Despite rainy skies and a thick blanket of fog enveloping Hong Kong, an annual Chinese New Year parade featuring elaborate floats and musical performances was due to go ahead.

In Sydney, which claims to have the largest Lunar New Year event outside Asia with a 17-day festival, six couples from Beijing and Shanghai marked both the New Year and Valentine's Day by climbing the Harbour Bridge at dawn.

Despite rain, the 12 climbed 134 metres (442 feet) above Sydney Harbour to declare their love and shout the Chinese New Year greeting "Congratulations and be prosperous," organizers said.

In Hanoi, where the New Year is known as Tet, Vietnam's most important annual festival, traffic became jammed as people bought traditional kumquat trees and peach blossoms.
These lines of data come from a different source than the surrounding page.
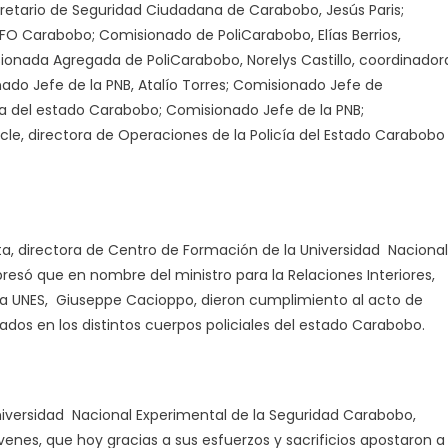
retario de Seguridad Ciudadana de Carabobo, Jesús Paris;
EFO Carabobo; Comisionado de PoliCarabobo, Elías Berrios,
nada Agregada de PoliCarabobo, Norelys Castillo, coordinador
ado Jefe de la PNB, Atalío Torres; Comisionado Jefe de
cía del estado Carabobo; Comisionado Jefe de la PNB;
le, directora de Operaciones de la Policía del Estado Carabobo
ota, directora de Centro de Formación de la Universidad Nacional
esó que en nombre del ministro para la Relaciones Interiores,
e la UNES, Giuseppe Cacioppo, dieron cumplimiento al acto de
ados en los distintos cuerpos policiales del estado Carabobo.
niversidad Nacional Experimental de la Seguridad Carabobo,
enes, que hoy gracias a sus esfuerzos y sacrificios apostaron a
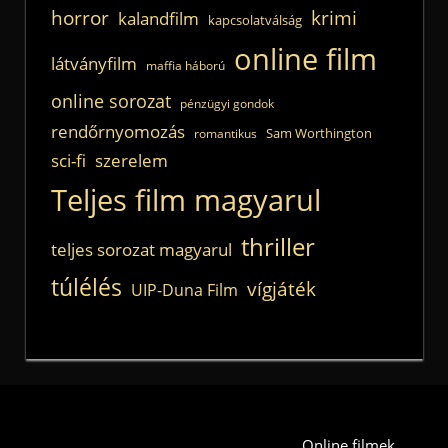
horror
krimi
kalandfilm
kapcsolatválság
online film
látványfilm
maffia háború
online sorozat
pénzügyi gondok
rendőrnyomozás
Sam Worthington
romantikus
sci-fi
szerelem
Teljes film magyarul
thriller
teljes sorozat magyarul
túlélés
vígjáték
UIP-Duna Film
Online filmek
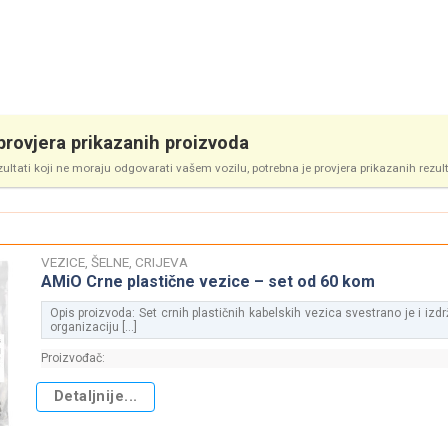
rovjera prikazanih proizvoda
zultati koji ne moraju odgovarati vašem vozilu, potrebna je provjera prikazanih rezul
VEZICE, ŠELNE, CRIJEVA
AMiO Crne plastične vezice – set od 60 kom
Opis proizvoda: Set crnih plastičnih kabelskih vezica svestrano je i izdrž
organizaciju [...]
Proizvođač:
Detaljnije...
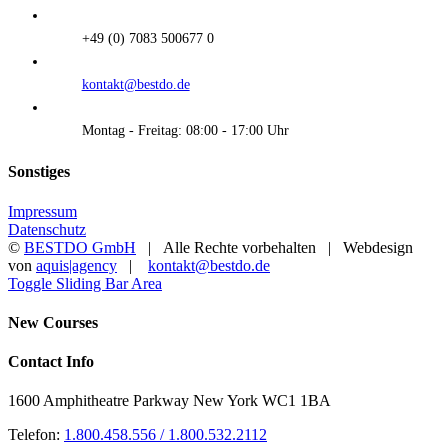
+49 (0) 7083 500677 0
kontakt@bestdo.de
Montag - Freitag: 08:00 - 17:00 Uhr
Sonstiges
Impressum
Datenschutz
©
BESTDO GmbH
| Alle Rechte vorbehalten | Webdesign
von
aquis|agency
|
kontakt@bestdo.de
Toggle Sliding Bar Area
New Courses
Contact Info
1600 Amphitheatre Parkway New York WC1 1BA
Telefon:
1.800.458.556 / 1.800.532.2112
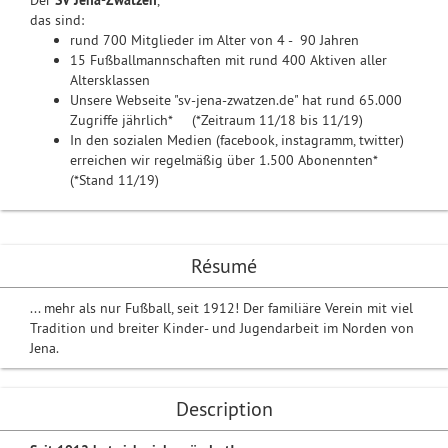
Der
SV Jena-Zwätzen
,
das sind:
rund 700 Mitglieder im Alter von 4 - 90 Jahren
15 Fußballmannschaften mit rund 400 Aktiven aller
Altersklassen
Unsere Webseite "sv-jena-zwatzen.de" hat rund 65.000
Zugriffe jährlich* (*Zeitraum 11/18 bis 11/19)
In den sozialen Medien (facebook, instagramm, twitter)
erreichen wir regelmäßig über 1.500 Abonennten*
(*Stand 11/19)
Résumé
... mehr als nur Fußball, seit 1912! Der familiäre Verein mit viel
Tradition und breiter Kinder- und Jugendarbeit im Norden von
Jena.
Description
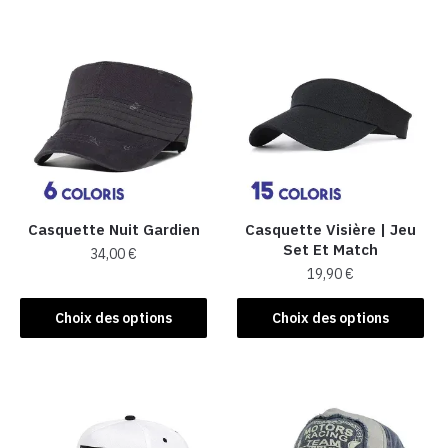
Casquette Nuit Gardien
Casquette Visière | Jeu
Set Et Match
34,00
€
19,90
€
Ce
Ce
produit
Choix des options
Choix des options
produit
a
a
plusieurs
plusieurs
variations.
variations.
Les
Les
options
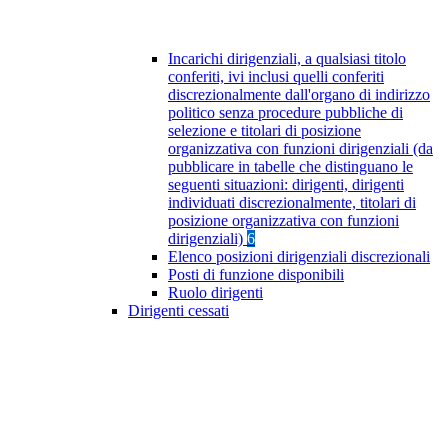
Incarichi dirigenziali, a qualsiasi titolo
conferiti, ivi inclusi quelli conferiti
discrezionalmente dall'organo di indirizzo
politico senza procedure pubbliche di
selezione e titolari di posizione
organizzativa con funzioni dirigenziali (da
pubblicare in tabelle che distinguano le
seguenti situazioni: dirigenti, dirigenti
individuati discrezionalmente, titolari di
posizione organizzativa con funzioni
dirigenziali)
6
Elenco posizioni dirigenziali discrezionali
Posti di funzione disponibili
Ruolo dirigenti
Dirigenti cessati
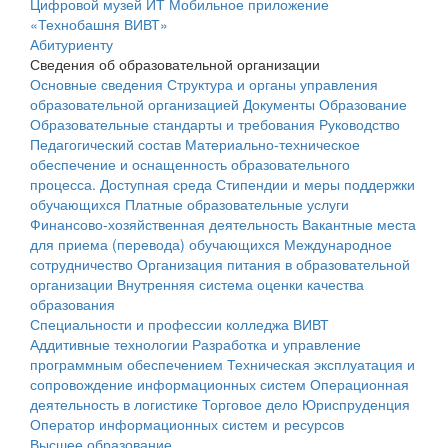
Цифровой музей ИТ
Мобильное приложение
«Технобашня ВИВТ»
Абитуриенту
Сведения об образовательной организации
Основные сведения
Структура и органы управления
образовательной организацией
Документы
Образование
Образовательные стандарты и требования
Руководство
Педагогический состав
Материально-техническое
обеспечение и оснащенность образовательного
процесса. Доступная среда
Стипендии и меры поддержки
обучающихся
Платные образовательные услуги
Финансово-хозяйственная деятельность
Вакантные места
для приема (перевода) обучающихся
Международное
сотрудничество
Организация питания в образовательной
организации
Внутренняя система оценки качества
образования
Специальности и профессии колледжа ВИВТ
Аддитивные технологии
Разработка и управление
программным обеспечением
Техническая эксплуатация и
сопровождение информационных систем
Операционная
деятельность в логистике
Торговое дело
Юриспруденция
Оператор информационных систем и ресурсов
Высшее образование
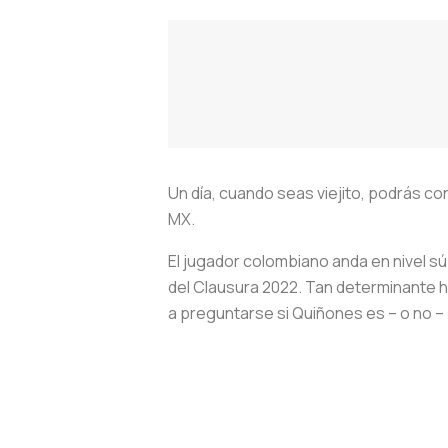
Un día, cuando seas viejito, podrás con
MX.
El jugador colombiano anda en nivel súp
del Clausura 2022. Tan determinante h
a preguntarse si Quiñones es – o no – e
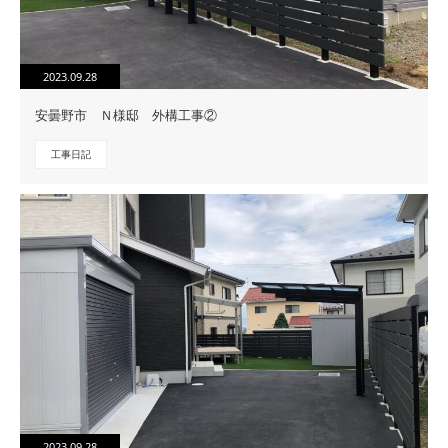
2023.09.28
安曇野市 Ｎ様邸 外構工事②
工事日記
2023.09.28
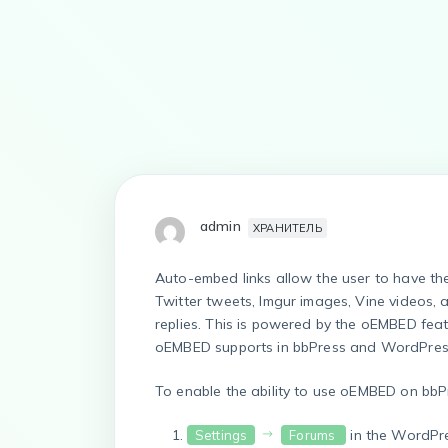
admin
ХРАНИТЕЛЬ
Auto-embed links allow the user to have the
Twitter tweets, Imgur images, Vine videos, 
replies. This is powered by the oEMBED featu
oEMBED supports in bbPress and WordPre
To enable the ability to use oEMBED on bbPr
in the WordPr
Settings
Forums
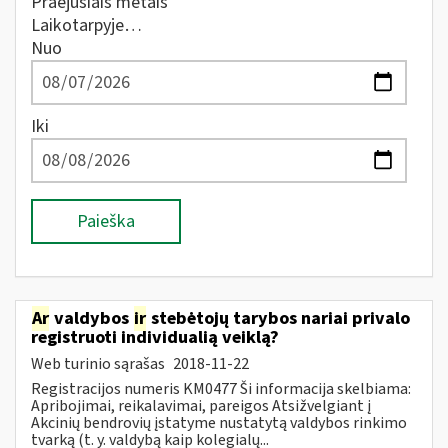
Praėjusiais metais
Laikotarpyje…
Nuo
Iki
Paieška
Ar
valdybos
ir
stebėtojų tarybos nariai privalo
registruoti individualią veiklą?
Web turinio sąrašas
2018-11-22
Registracijos numeris KM0477 Ši informacija skelbiama:
Apribojimai, reikalavimai, pareigos Atsižvelgiant į
Akcinių bendrovių įstatyme nustatytą valdybos rinkimo
tvarką (t. y. valdybą kaip kolegialų...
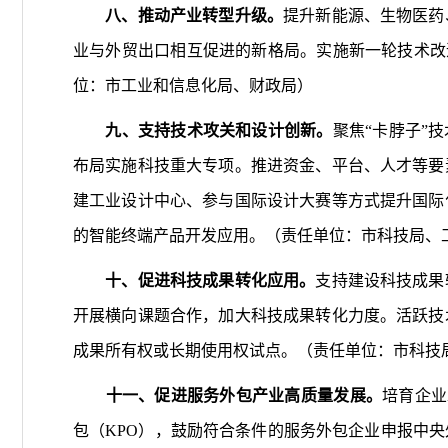
八、推动产业转型升级。
提升新能源、生物医药
业与外贸出口相互促进的新格局。实施新一轮技术改
位：市工业和信息化局、财政局）
九、支持技术攻关和设计创新。
聚焦“卡脖子”
布局实施科技重大专项。推进资金、平台、人才等要
建工业设计中心、参与国际设计大赛等方式提升国际
的智能终端产品开发应用。（责任单位：市科技局、
十、促进科技成果转化应用。
支持建设科技成果
开展横向课题合作，加大科技成果转化力度。活跃技
成果所有权或长期使用权试点。（责任单位：市科技
十一、促进服务外包产业高质量发展。
培育企业
包（KPO），鼓励符合条件的服务外包企业申报中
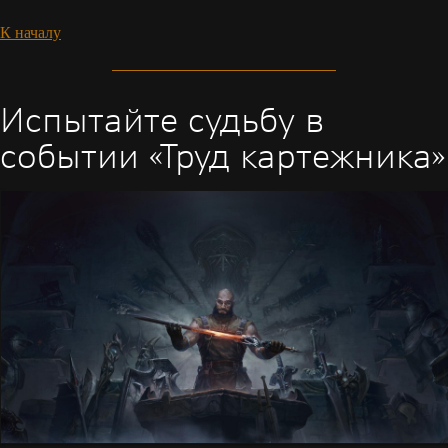
К началу
Испытайте судьбу в
событии «Труд картежника»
In Malaysia, where relations between the Muslim Malay majority and minorities including ethnic Chinese have come under strain, Prime Minister Najib Razak encouraged all Malaysians to celebrate the Lunar New Year.

"We must be bold and more courageous in getting to know our neighbors better and be more dynamic and committed in the workplace, so as to contribute to the betterment of society and the country," he said.

In South Korea, millions journeyed over snow-covered and slippery roads to their home towns or villages to pay their respects to ancestors.

In North Korea, soldiers, workers and children bowed deeply as they laid flowers in front of statues of the country's late founder Kim Il Sung, the official KCNA news agency said.

The prime minister of Singapore, which opened its first casino Sunday in time for the New Year, urged citizens to make more babies and ignore superstitions that children born in the Year of the Tiger will have the animal's attributes.

At the Vatican, Pope Benedict XVI offered greetings to the millions celebrating the Lunar New Year, praising the occasion to "strengthen family and generational bonds," after reciting his weekly Angelus prayer.

In a statement issued in Washington, US Secretary of State Hillary Clinton offered "warm wishes" to those celebrating the occasion.

Babies born in the Year of the Tiger are believed to be independent and strong, but superstition also holds that it is a bad year for marriages and for those who do tie the knot, the husband may die before the wife.

"Tiger years are typically marked by dramatic changes and even upheaval and 2010, much like the tiger itself, sees an energetic and powerful, but impulsive and risky year ahead," independent brokerage CLSA wrote in a tongue-in-cheek research note.